I have an account on another server, but the mail is handled by a third-party server and WH just relays e-mails on to it. There doesn't seem to be any delays with those..

erich
04-30-2004, 02:44 PM
Do you guys know what server you are on?

Server 3.

Erich

jalal
04-30-2004, 02:57 PM
Interestingly just before I started checking the average was 36+, since checking (aka around the time I sent my first message) the load average never went above 17, and was more frequently around 8-12....

I've ran some checks on the load averages on my server and they average somewhere between 0.25 and 0.35 (with peaks at 0.45).

Are you multiplying your figures by 10???

:?:

Wiggins
04-30-2004, 03:41 PM
Interestingly just before I started checking the average was 36+, since checking (aka around the time I sent my first message) the load average never went above 17, and was more frequently around 8-12....

I've ran some checks on the load averages on my server and they average somewhere between 0.25 and 0.35 (with peaks at 0.45).

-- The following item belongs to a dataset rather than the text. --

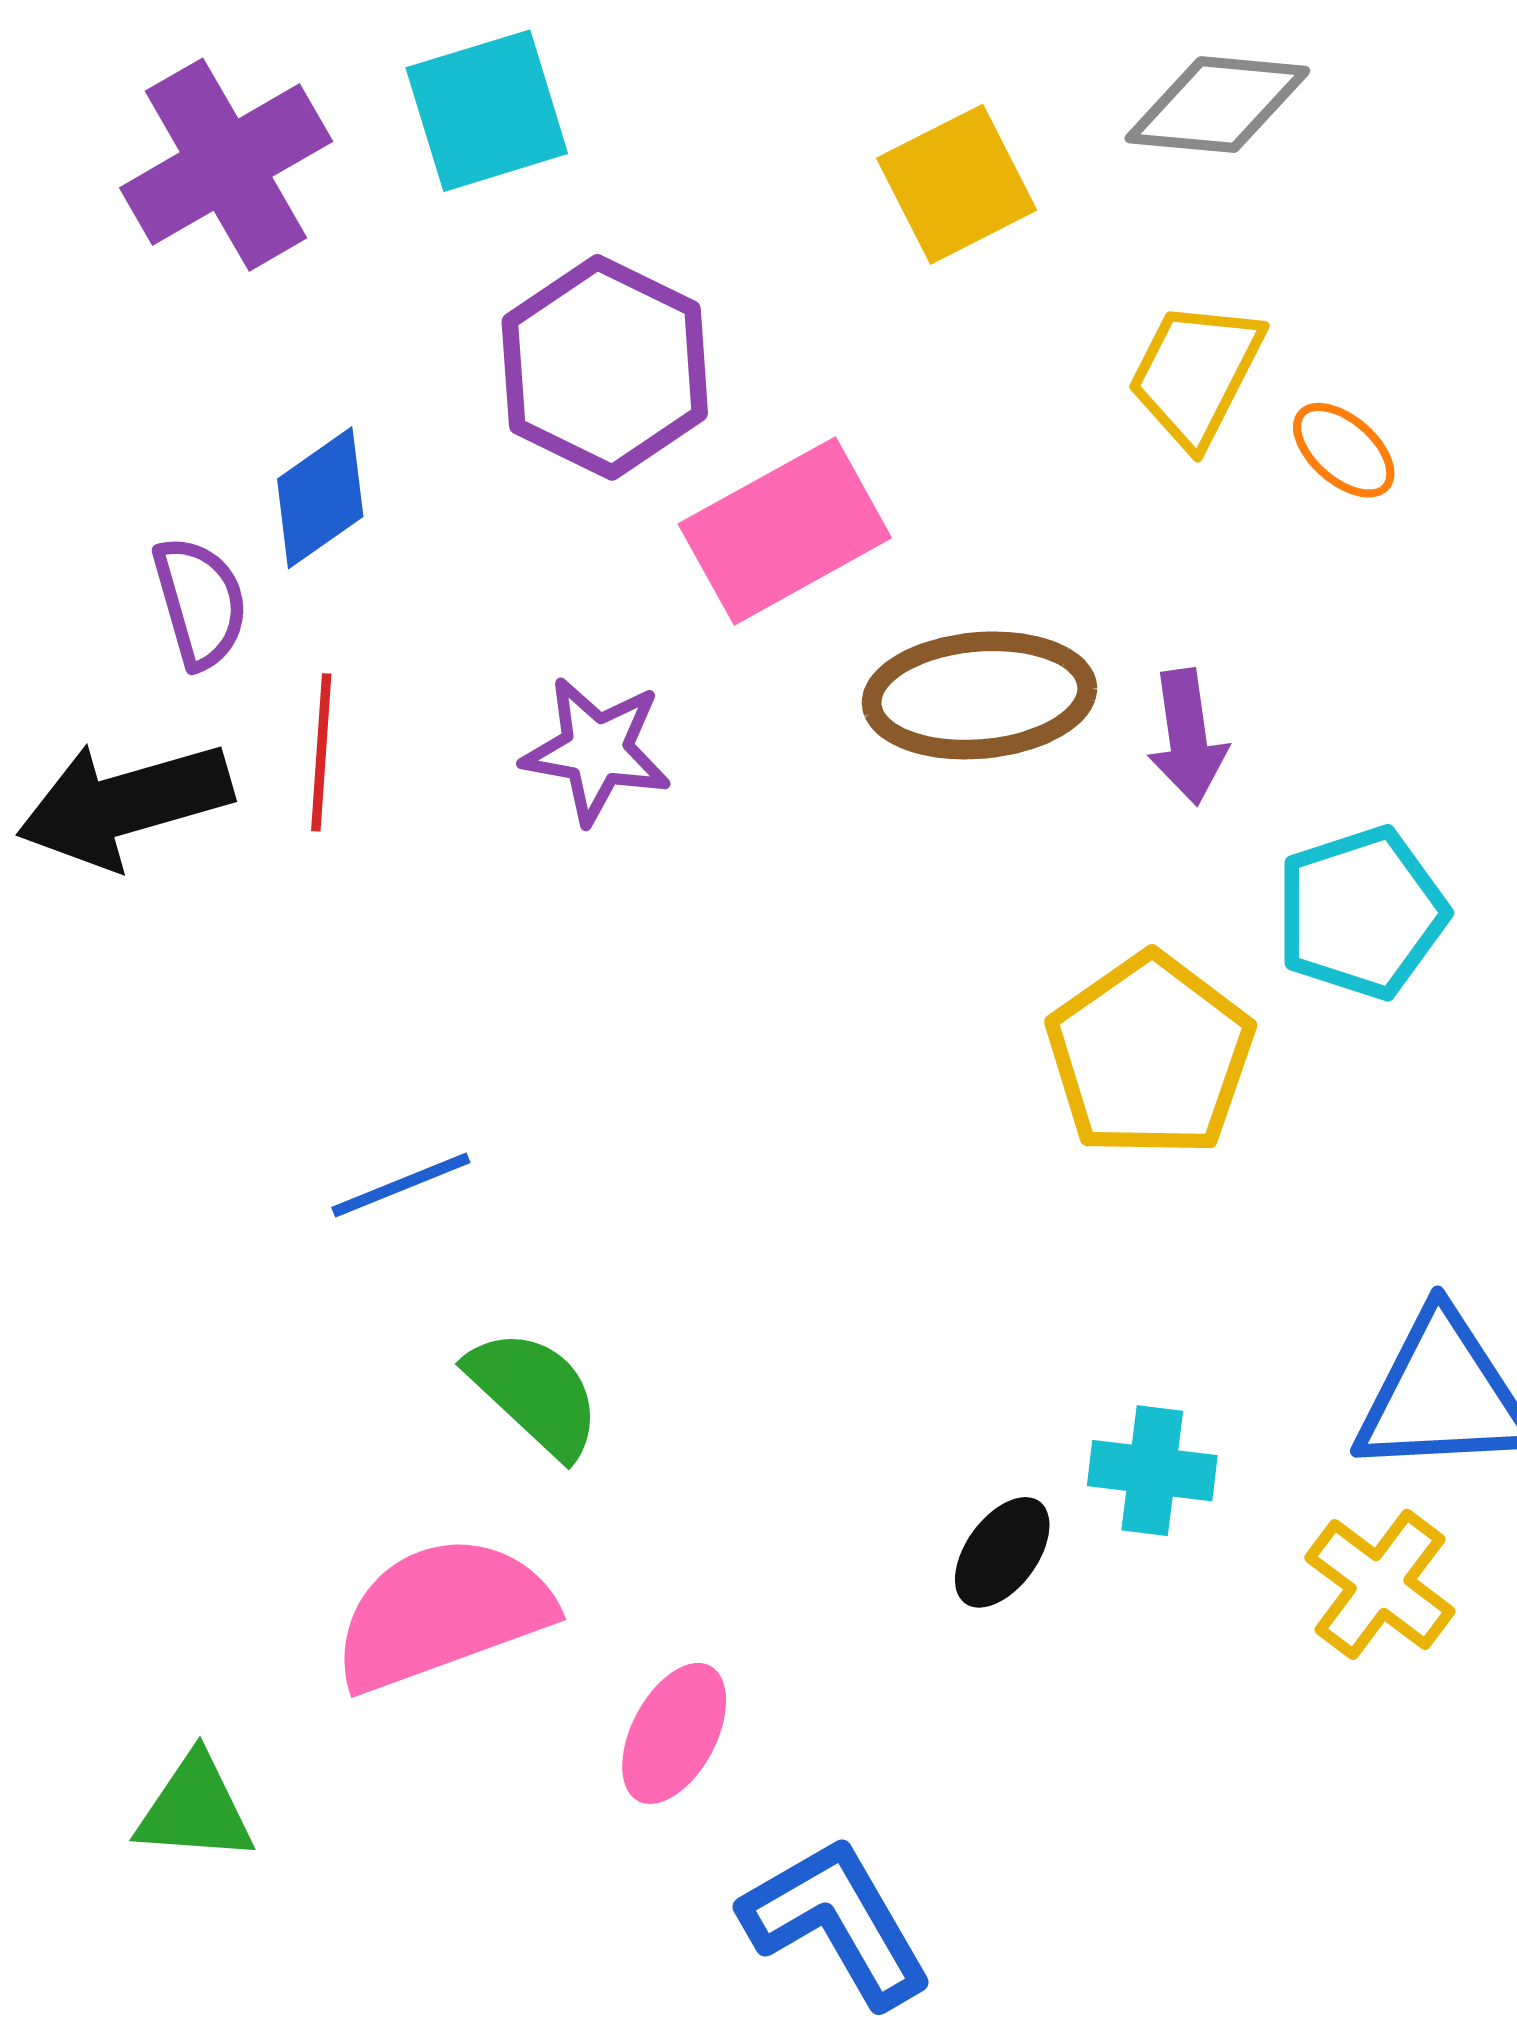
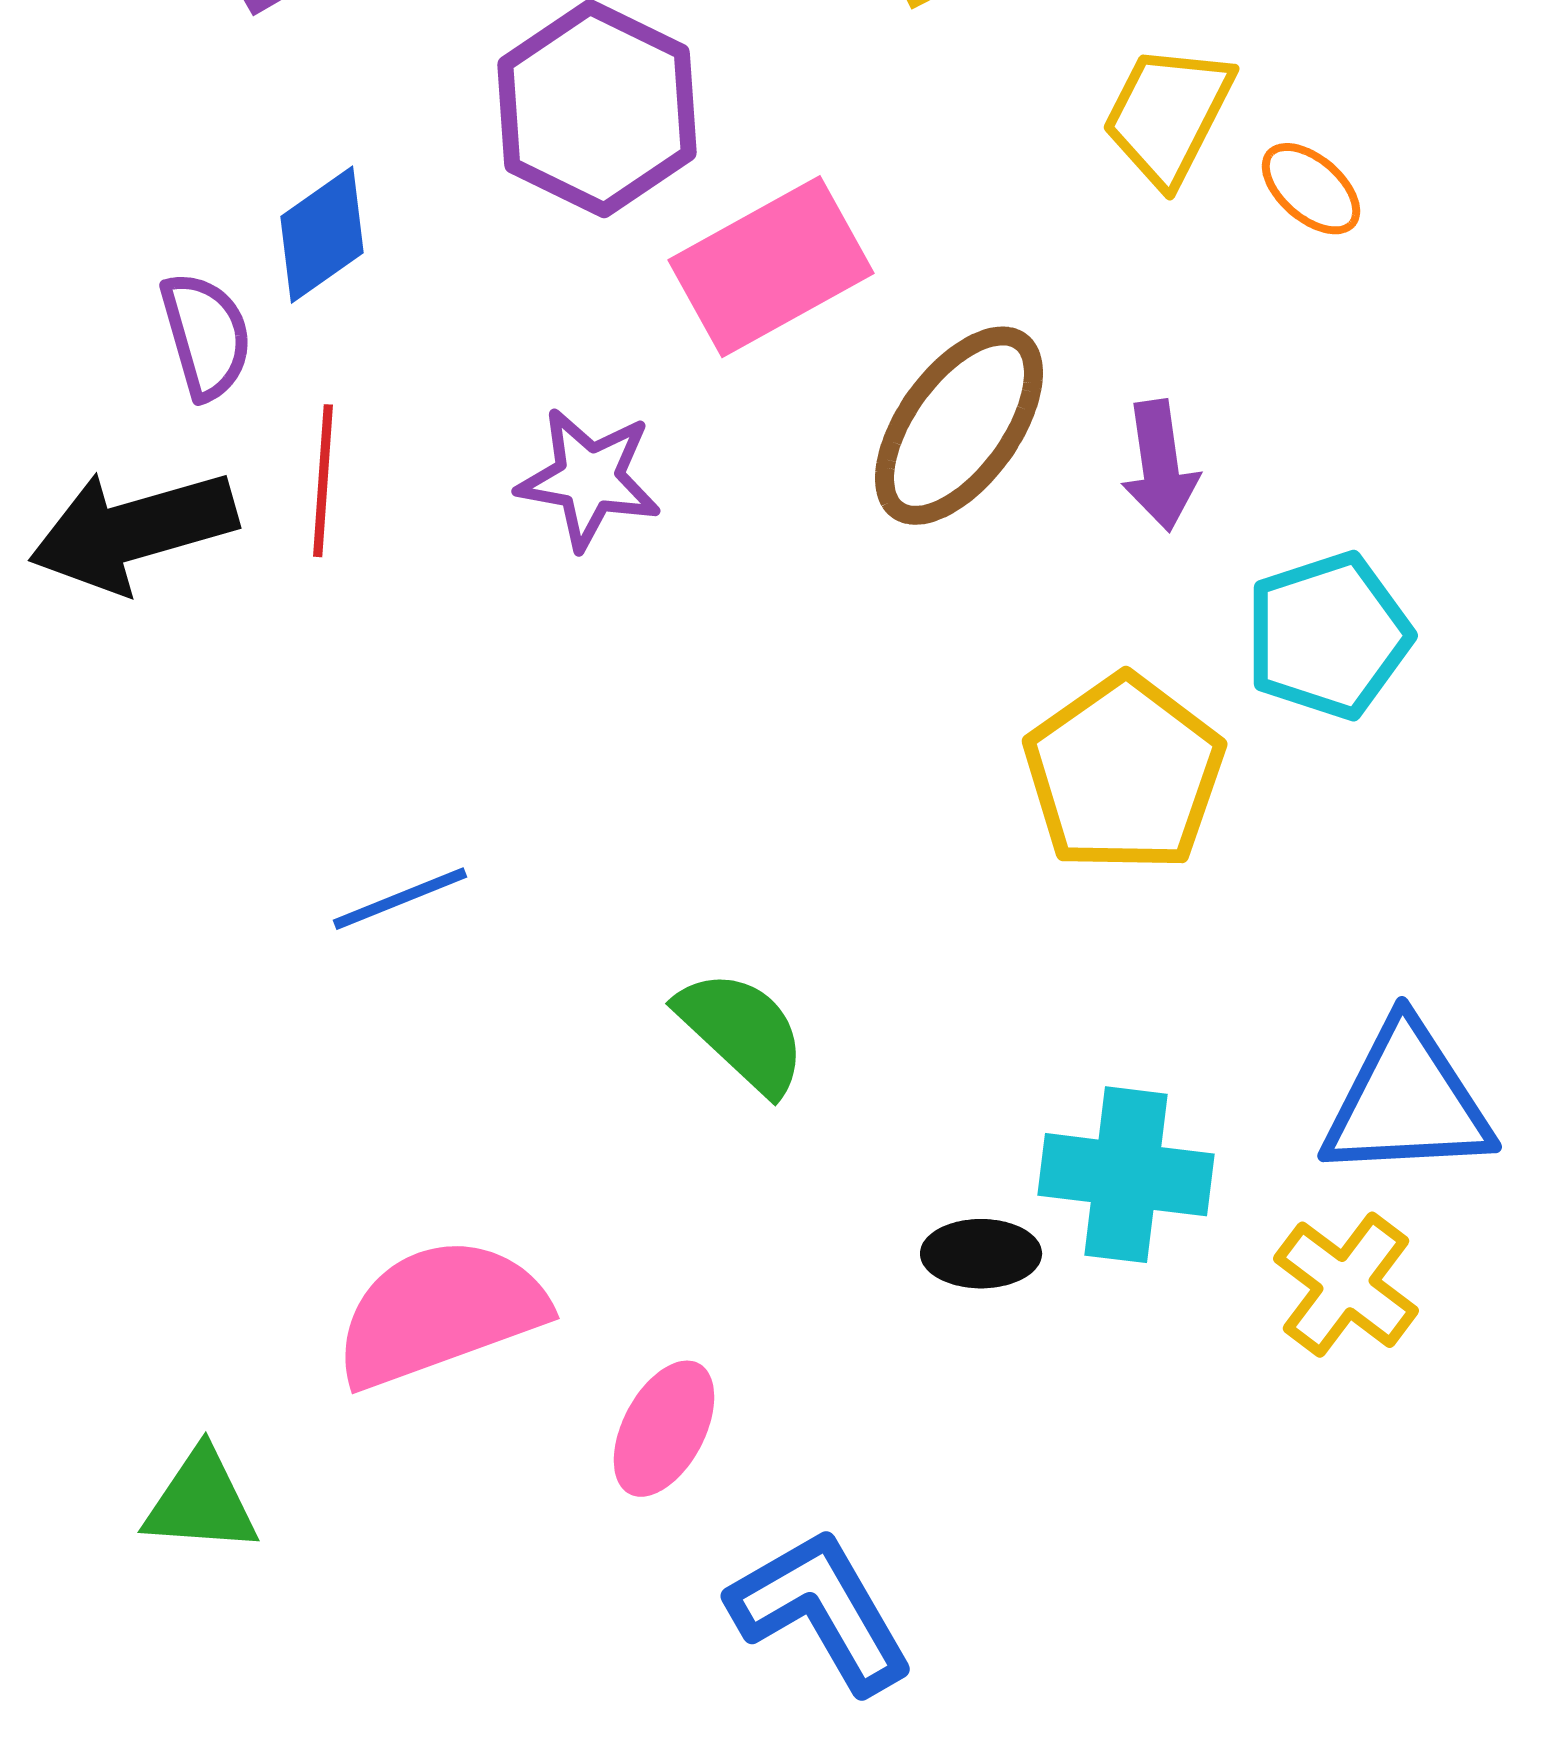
brown ellipse: (979, 695) -> (959, 426), turned -49
green semicircle: (534, 1393) -> (742, 1032), moved
cyan cross: (1152, 1471) -> (1126, 1175), size x1.4
black ellipse: (1002, 1552) -> (981, 1254), turned 54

Are you multiplying your figures by 10???

:?:

Nope taking it directly from what the system is providing. Are you on shared or dedicated?

WdA

FZ
04-30-2004, 04:04 PM
I'm on (shared) server 20. I don't see any major problems, but I have noticed a few e-mails taking a long time to get through (and one or two in my mail queue) over the past 2 days as well. Most recent load averages on my server: 9.98 6.07 4.83 (these are slightly higher than what I had when I checked about 2 hours ago). [I'm not multiplying it by 10 either, jalal ;)]

WestHost - MMellor
04-30-2004, 04:07 PM
Hello Everyone,

As most of you are probably aware we were having some server issues yesterday. We know what the problem was and we have fixed it so it will never happen again. We appreciate all of your patience with this and we apologize for any inconvenience that this has caused.